# just bought an HK USPC in 357 sig



## mnhntr (Mar 23, 2008)

i cant wait to shoot it. anyone have any thoughts on a CC holster and ammo advice? i have never shot a 357 sig so i am not up on who makes the best ammo. any advice would be appreciated. this is my first HK also. i was set on buying a glock or FNP but got this on gunbroker for a good price so i bought it.


----------



## Mike Barham (Mar 30, 2006)

Galco offers many holsters for the USPc - www.usgalco.com.

As far as ammo...for defense, any of the modern premium loads from a reputable manufacturer will work fine. Pick one, forget about ammo selection, and shoot a lot.


----------



## LD (May 21, 2007)

*357 Sig*

My USP Compact fits my Hi Noon holster for my FNP 9M just fine.
I buy 357 Sig in bulk from Ammo Man. Georgia Arms has good prices also.
LD


----------



## maqueswell (Jul 12, 2006)

I just recently purchased a USPc .357 sig also. I'm using the 125 FMJ from Wally world. I just made a bulk purchase from ammunitiontogo (500 rounds 125 gr FMJ) for $169.00. I'm going to give that ammo (Speer Lawman) a try. For home defense I use Corbon DPX. Very nice!

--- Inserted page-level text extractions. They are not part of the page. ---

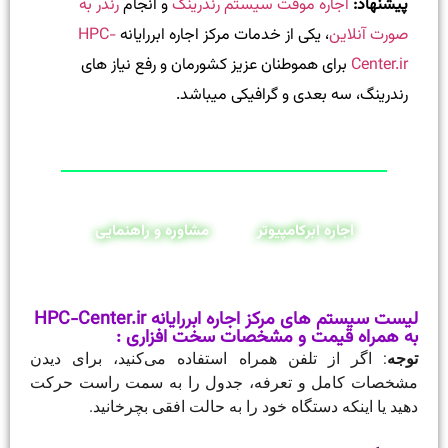
پیشنهاد:
اجاره موقت سیستم رندرینگ
و انجام
رندر به
صورت آنلاین
، یکی از خدمات مرکز اجاره ابررایانه
HPC-
Center.ir
برای هموطنان عزیز کشورمان و رفع نیاز های
رندرینگ، سه بعدی و گرافیکی میباشد.
اجاره ابرکامپیوتر
مشاوره و راهنمایی
لیست سیستم های مرکز اجاره ابررایانه HPC-Center.ir
به همراه قیمت و مشخصات سخت افزاری :
توجه
: اگر از تلفن همراه استفاده می‌کنید، برای دیدن
مشخصات کامل و تعرفه، جدول را به سمت راست حرکت
دهید یا اینکه دستگاه خود را به حالت افقی بچرخانید.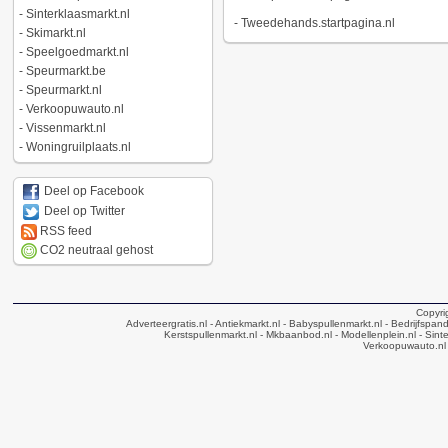
-
Sinterklaasmarkt.nl
-
Tweedehands.startpagina.nl
-
Skimarkt.nl
-
Speelgoedmarkt.nl
-
Speurmarkt.be
-
Speurmarkt.nl
-
Verkoopuwauto.nl
-
Vissenmarkt.nl
-
Woningruilplaats.nl
Deel op Facebook
Deel op Twitter
RSS feed
CO2 neutraal gehost
Copyri
Adverteergratis.nl
- Antiekmarkt.nl
- Babyspullenmarkt.nl
- Bedrijfspan
Kerstspullenmarkt.nl
- Mkbaanbod.nl
- Modellenplein.nl
- Sinte
Verkoopuwauto.nl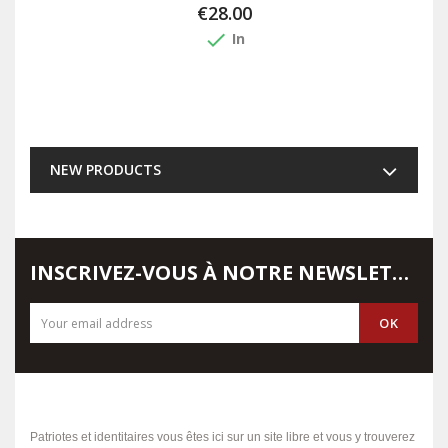
€28.00
done
In
NEW PRODUCTS
INSCRIVEZ-VOUS À NOTRE NEWSLETTER
Patriotes et identitaires vous êtes ici sur un site libre et vous y trouverez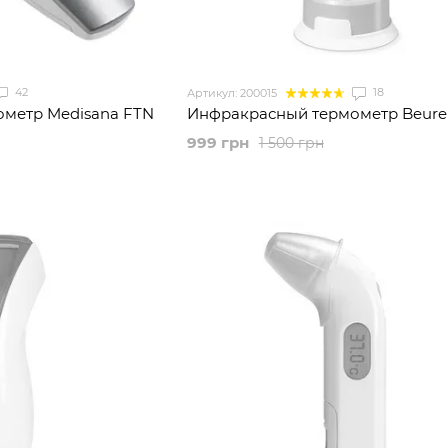
42
18
Артикул: 200015
ометр Medisana FTN
Инфракрасный термометр Beurer
999 грн
1 500 грн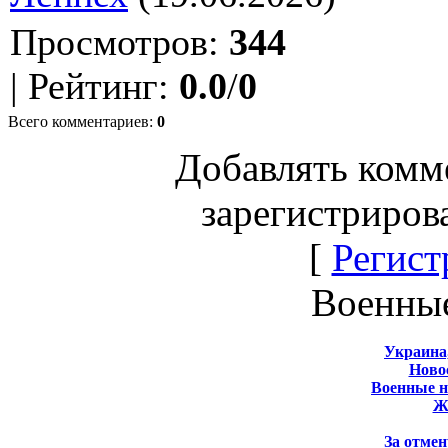
Просмотров
:
344
|
Рейтинг
:
0.0
/
0
Всего комментариев
:
0
Добавлять комм
зарегистриров
[
Регист
Военны
Украина
Новос
Военные 
Ж
За отмен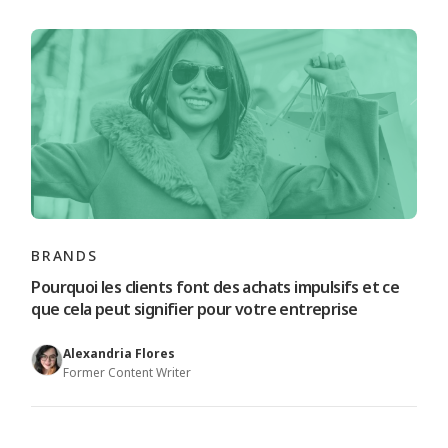
BRANDS
Pourquoi les clients font des achats impulsifs et ce
que cela peut signifier pour votre entreprise
Alexandria Flores
Former Content Writer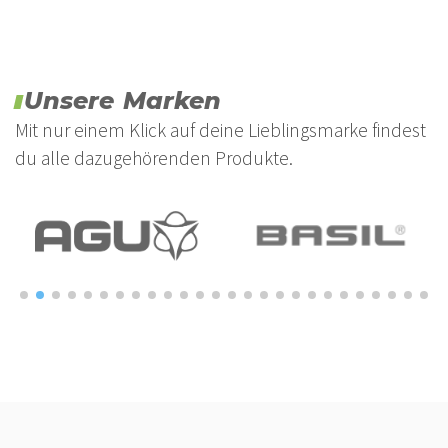
Unsere Marken
Mit nur einem Klick auf deine Lieblingsmarke findest
du alle dazugehörenden Produkte.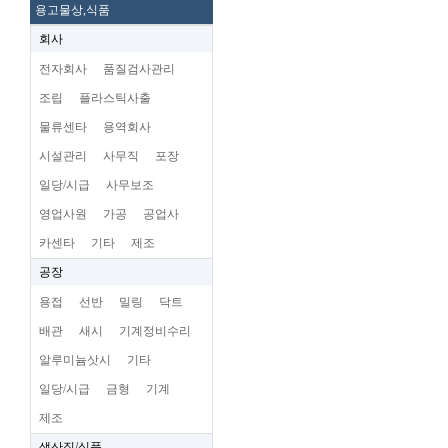
용고물상,식품
회사
전자회사
품질검사관리
조립
플라스틱사출
물류센타
용역회사
시설관리
사무직
포장
일당/시급
사무보조
영업사원
가공
공업사
카센타
기타
제조
공장
용접
선반
밀링
닥트
배관
새시
기계정비수리
알루미늄삿시
기타
일당/시급
금형
기계
제조
생산직/식품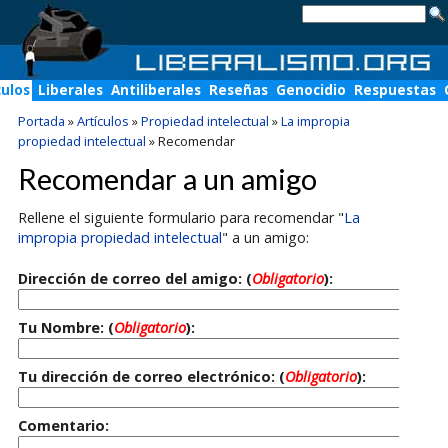
culos
Liberales
Antiliberales
Reseñas
Genocidio
Respuestas
Portada
»
Artículos
»
Propiedad intelectual
»
La impropia
propiedad intelectual
»
Recomendar
Recomendar a un amigo
Rellene el siguiente formulario para recomendar "
La
impropia propiedad intelectual
" a un amigo:
Dirección de correo del amigo: (
Obligatorio
):
Tu Nombre: (
Obligatorio
):
Tu dirección de correo electrónico: (
Obligatorio
):
Comentario:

Oh yeah and i have a custom IWB holster being made by AKJ Concealco. Here's the link. I purchased 3 of his holsters for my fav carry pistols.

http://www.concealco.com/


----------



## unpecador (May 9, 2008)

You should be happy with Speer Lawman ammo, it has been my preference for range for years and Gold Dot for SD. I don't shoot it exclusively however, I agree with *Mike's* statement because I have found it to be true but if somebody asked me to suggest a brand I would say Speer.


----------



## bh1974 (Aug 14, 2008)

Congrats on the H&K purchase mnhntr! i have a .357/.40 the .357sig is a hot round you'll love it, today i went to the range and felt like destroying some of my old plinking steel spinning targets so i shot one with the .40 and it folded it up to about a 45% angle and with the .357 it ripped it in half, was a lot of fun. Good Luck!! :smt023


----------